● **Short exercise 1**: Swap "Transcribe" for "Write out" throughout the records below, leaving everything else in them unchanged.

● **Article**:
--- --- ---
Search
  • Dr. Neal Nybo

3 ways rubber bands may be your best positivity tool at work



We all wish our remote office experiences were more positivity. We would like to return to workplaces where positivity is on the rise and negativity is down.


We may even have a vision for what that reality might feel like. Inc.com says that, “Creating a vision puts meaning behind your goals. Instead of just setting small goals arbitrarily and hoping you end up in the right place, have a long-term destination to progressively move in the right direction.”


An article from the Houston Chronicle paints the picture for us. We can imagine a positive work culture that reinforces the way our business operates with values and norms shared between employees and management. Positivity would be evident in everything from how workers dress, what time they come in, how they spend their lunch hours and how they create solutions for internal and external issues.





Wishing for a positive culture is motivating. Having a vision for what that culture can look like makes that wish more concrete. Rubber bands can help translate that vision into reality.




I'm going to give you 3 ways rubber bands may be your best positivity tool at work.

1. Snap a rubber band when your thoughts or behaviors aren’t positive.

2. Put a pile of rubber bands on your desk as a visual reminder of your vision.

3. Watch those rubber bands become a conversation starter.



1. Snap a rubber band when your thoughts or behaviors aren’t positive.

Start by putting a rubber band on your wrist. My writing partner, Nicole Phillips has included snapping a rubber band as one of our 30 micro-actions to eliminate negativity wherever you work. Nicole writes that once we have identified our negative tendency towards negative thoughts and words, a rubber band is a practical way to catch them early and eventually eliminate them altogether.


Wear a rubber band on your wrist. Each time you catch yourself saying something negative, snap that rubber band.


The quick pinch connects your mind with your body. It tells us the words exiting our mouths are not inline with the new habits we are trying to form. Even looking at the rubber band bracelet is often enough to remind us we are on a path to more positivity.


2. Put a pile of rubber bands on your desk as a visual reminder of your vision.

Psychology Today talks about the importance of having visual cues, “Words are abstract and rather difficult for the brain to retain, whereas visuals are concrete and, as such, more easily remembered.” Having a pile of rubber bands on your desk will be a visual for the growing number of times you have demonstrated positivity. And, it will remind you of that rubber band on your wrist!
--- --- ---
● **Short exercise 2**: In the article on rubber bands at work, what should you do each time you catch yourself saying something negative?

● **Records to use**:
--- --- ---
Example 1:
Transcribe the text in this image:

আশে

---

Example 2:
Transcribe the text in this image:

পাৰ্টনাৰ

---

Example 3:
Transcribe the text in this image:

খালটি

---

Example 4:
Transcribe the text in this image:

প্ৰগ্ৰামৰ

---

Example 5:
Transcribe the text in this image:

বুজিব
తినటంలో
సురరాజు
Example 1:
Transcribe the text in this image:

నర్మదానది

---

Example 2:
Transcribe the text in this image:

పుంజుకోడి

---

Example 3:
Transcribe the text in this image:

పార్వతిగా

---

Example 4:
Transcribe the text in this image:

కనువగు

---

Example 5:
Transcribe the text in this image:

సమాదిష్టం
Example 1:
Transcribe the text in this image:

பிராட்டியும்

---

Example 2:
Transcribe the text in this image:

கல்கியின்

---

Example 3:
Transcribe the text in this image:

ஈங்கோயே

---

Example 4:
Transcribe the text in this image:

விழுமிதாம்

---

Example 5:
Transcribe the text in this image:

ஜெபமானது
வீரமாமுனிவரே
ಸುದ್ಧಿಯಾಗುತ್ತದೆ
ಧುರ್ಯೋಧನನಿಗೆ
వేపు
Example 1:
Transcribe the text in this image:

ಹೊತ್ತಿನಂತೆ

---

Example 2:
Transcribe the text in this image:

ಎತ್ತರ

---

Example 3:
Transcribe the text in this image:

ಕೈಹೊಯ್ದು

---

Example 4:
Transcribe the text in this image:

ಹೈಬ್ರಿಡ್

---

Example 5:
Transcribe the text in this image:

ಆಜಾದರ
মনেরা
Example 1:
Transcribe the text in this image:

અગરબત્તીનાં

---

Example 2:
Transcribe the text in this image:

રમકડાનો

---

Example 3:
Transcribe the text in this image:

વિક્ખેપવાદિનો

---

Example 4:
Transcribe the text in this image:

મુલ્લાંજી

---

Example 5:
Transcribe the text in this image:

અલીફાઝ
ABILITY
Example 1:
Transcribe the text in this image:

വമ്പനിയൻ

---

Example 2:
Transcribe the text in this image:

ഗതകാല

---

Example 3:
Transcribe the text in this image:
--- --- ---
● **Worked answer 1**:
Example 1:
Write out the text in this image:

আশে

---

Example 2:
Write out the text in this image:

পাৰ্টনাৰ

---

Example 3:
Write out the text in this image:

খালটি

---

Example 4:
Write out the text in this image:

প্ৰগ্ৰামৰ

---

Example 5:
Write out the text in this image:

বুজিব
తినటంలో
సురరాజు
Example 1:
Write out the text in this image:

నర్మదానది

---

Example 2:
Write out the text in this image:

పుంజుకోడి

---

Example 3:
Write out the text in this image:

పార్వతిగా

---

Example 4:
Write out the text in this image:

కనువగు

---

Example 5:
Write out the text in this image:

సమాదిష్టం
Example 1:
Write out the text in this image:

பிராட்டியும்

---

Example 2:
Write out the text in this image:

கல்கியின்

---

Example 3:
Write out the text in this image:

ஈங்கோயே

---

Example 4:
Write out the text in this image:

விழுமிதாம்

---

Example 5:
Write out the text in this image:

ஜெபமானது
வீரமாமுனிவரே
ಸುದ್ಧಿಯಾಗುತ್ತದೆ
ಧುರ್ಯೋಧನನಿಗೆ
వేపు
Example 1:
Write out the text in this image:

ಹೊತ್ತಿನಂತೆ

---

Example 2:
Write out the text in this image:

ಎತ್ತರ

---

Example 3:
Write out the text in this image:

ಕೈಹೊಯ್ದು

---

Example 4:
Write out the text in this image:

ಹೈಬ್ರಿಡ್

---

Example 5:
Write out the text in this image:

ಆಜಾದರ
মনেরা
Example 1:
Write out the text in this image:

અગરબત્તીનાં

---

Example 2:
Write out the text in this image:

રમકડાનો

---

Example 3:
Write out the text in this image:

વિક્ખેપવાદિનો

---

Example 4:
Write out the text in this image:

મુલ્લાંજી

---

Example 5:
Write out the text in this image:

અલીફાઝ
ABILITY
Example 1:
Write out the text in this image:

വമ്പനിയൻ

---

Example 2:
Write out the text in this image:

ഗതകാല

---

Example 3:
Write out the text in this image:

● **Worked answer 2**: Snap the rubber band on your wrist.